It's a fair cop. Perhaps you could explain how to perform the
calculation correctly?

--
Richard Heathfield <http://www.cpax.org.uk>
Email: -http://www. +rjh@
"Usenet is a strange place" - dmr 29 July 1999
Sig line vacant - apply within
From: mike on
In article <yKWdnfd7BvIrFgjWnZ2dnUVZ8txi4p2d(a)bt.com>,
rjh(a)see.sig.invalid says...
> Noob wrote:
> > Richard Heathfield wrote:
>
> <snip>
>
> >> We calculate this failure probability F by
> >> raising (1-p) to the power of the number of match attempts:
> >>
> >> F = (1-p)^2 = 0.99609375^2 = 0.9922027587890625
> >
> > I don't think so. The two attempts are not independent.
>
> It's a fair cop. Perhaps you could explain how to perform the
> calculation correctly?
>
Unfortunately, the calculation depends on the specific text*. So for
your binary version of Hamlet (or was it Othello) there is no simple
answer.

* to prove this, imagine that the works of Shakespeare can be expressed
as a two character binary string (maybe the Condendsed Books version)
and the random monkey has typed three symbols. If the condensed string
is '00' then there is a 5/8 chance that it will not appear in a random
three character string, but if the string is '01' then there is a 1/2
chance it will not be found in a random three character string.

Mike

════

__Assignment__
Write out, word for word, the part of the forum thread between "and the random" and "three character string.", inclusive.

════

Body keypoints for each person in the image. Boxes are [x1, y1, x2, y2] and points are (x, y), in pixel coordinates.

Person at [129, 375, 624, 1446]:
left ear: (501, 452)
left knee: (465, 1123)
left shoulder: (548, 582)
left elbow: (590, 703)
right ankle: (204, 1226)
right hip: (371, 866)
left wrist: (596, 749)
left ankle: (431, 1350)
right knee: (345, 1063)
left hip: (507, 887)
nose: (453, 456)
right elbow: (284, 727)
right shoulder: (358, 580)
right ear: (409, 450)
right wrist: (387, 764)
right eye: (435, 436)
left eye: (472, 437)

════

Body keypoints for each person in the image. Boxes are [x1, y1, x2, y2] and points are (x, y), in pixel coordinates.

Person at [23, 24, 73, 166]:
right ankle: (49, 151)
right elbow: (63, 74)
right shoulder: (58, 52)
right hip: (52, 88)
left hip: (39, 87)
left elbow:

════

__Response box__
and the random monkey has typed three symbols. If the condensed string
is '00' then there is a 5/8 chance that it will not appear in a random
three character string, but if the string is '01' then there is a 1/2
chance it will not be found in a random three character string.